Il quesito sulla cittadinanza se approvato affronta il tema riportando gli anni richiesti a 5 come in gran parte d’Europa e come era previsto dalla legge in vigore dal 1904 al 1992 (anche durante il fascismo).
MA DAREMO LA CITTADINANZA A ORDE DI DELINQUENTI, SPACCIATORI, STUPRATORI, SFATICATI CHE BIVACCANO INTORNO ALLE STAZIONI, PERSONE CHE NON PARLANO ITALIANO ECC.
Sono tutte balle per diffondere paura tra la gente. Le hanno conosciute gli italiani quando emigravano nel secolo scorso e venivano dipinti come mafiosi, delinquenti, violenti, sporchi e puzzolenti. Invece erano solo poveri.

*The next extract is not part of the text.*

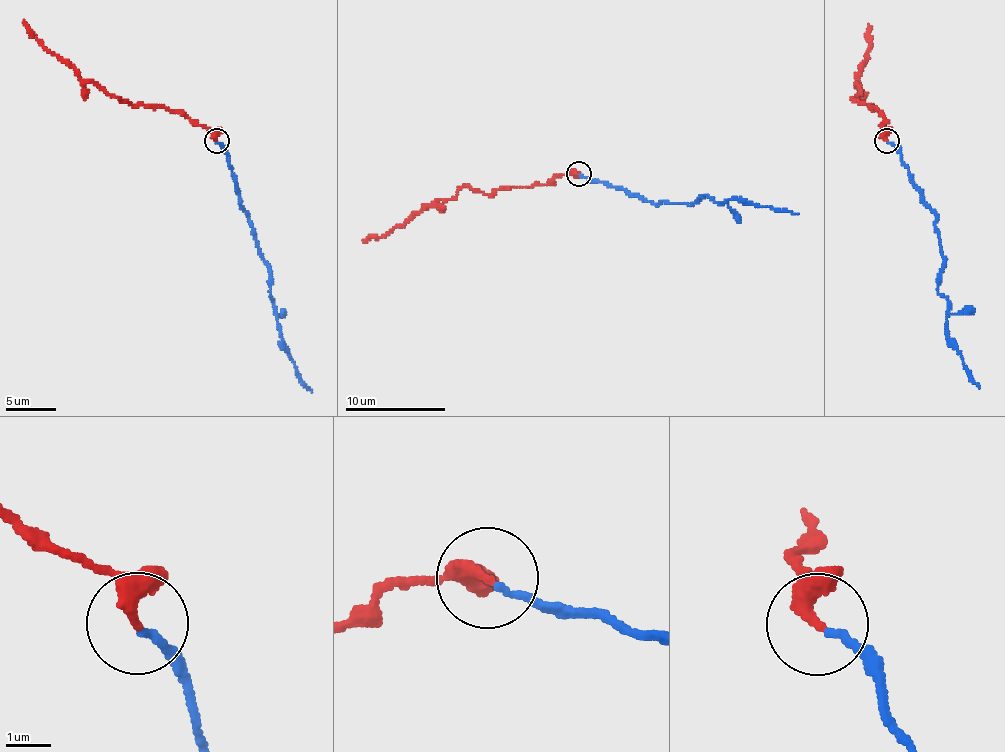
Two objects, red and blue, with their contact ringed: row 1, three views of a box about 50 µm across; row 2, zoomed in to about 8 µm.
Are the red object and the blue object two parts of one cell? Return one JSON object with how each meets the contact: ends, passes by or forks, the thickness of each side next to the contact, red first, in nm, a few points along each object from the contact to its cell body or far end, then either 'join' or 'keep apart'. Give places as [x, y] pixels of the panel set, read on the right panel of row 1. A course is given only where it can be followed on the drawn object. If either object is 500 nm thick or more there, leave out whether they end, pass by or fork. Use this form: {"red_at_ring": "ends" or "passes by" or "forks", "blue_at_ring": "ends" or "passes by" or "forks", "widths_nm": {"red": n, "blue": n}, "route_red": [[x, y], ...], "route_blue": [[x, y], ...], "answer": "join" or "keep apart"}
{"red_at_ring": "passes by", "blue_at_ring": "ends", "widths_nm": {"red": 280, "blue": 150}, "route_red": [[887, 140], [882, 128], [883, 113], [853, 100], [860, 90], [857, 85], [869, 48], [868, 24]], "route_blue": [[887, 142], [900, 155], [920, 202], [936, 217], [942, 264], [937, 291], [947, 299], [948, 341], [979, 388]], "answer": "join"}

La legge prevede che devi avere per 5 anni ininterrottamente il permesso di soggiorno, la residenza (con contratto d’affitto o proprietà), un’occupazione regolare, un reddito e devi conoscere l’italiano. E soprattutto devi avere la FEDINA PENALE PULITA.
Se si conosce la realtà delle norme che regolano l’immigrazione in Italia ci si rende conto che prima di raggiungere questo livello di stabilità i lavoratori immigrati ci mettono anni.
Inoltre dopo la presentazione della domanda passano almeno 3 anni per ricevere risposta.
Insomma se approvato il quesito otterrebbero cinque anni prima la cittadinanza lavoratrici e lavoratori che da anni sono nel nostro paese e vivono onestamente.
Fateci caso: tutti quelli che da anni ripetono che la sinistra non dovrebbe occuparsi degli immigrati o dei diritti civili ma degli operai invitano all’astensione su tutti e 5 i quesiti.
La realtà è che loro sono sempre stati contro gli operai e gli immigrati, cioè contro la classe lavoratrice e al servizio del padronato.
La precarietà del lavoro e l’estrema ricattabilita’ della forza lavoro di origini straniere sono due facce del regime dei bassi salari.
Votare SI ai 5 quesiti è coerente con le migliori tradizioni del movimento operaio socialista e comunista italiano/europeo.
L’antirazzismo è anche una questione di classe. Altro che radical chic!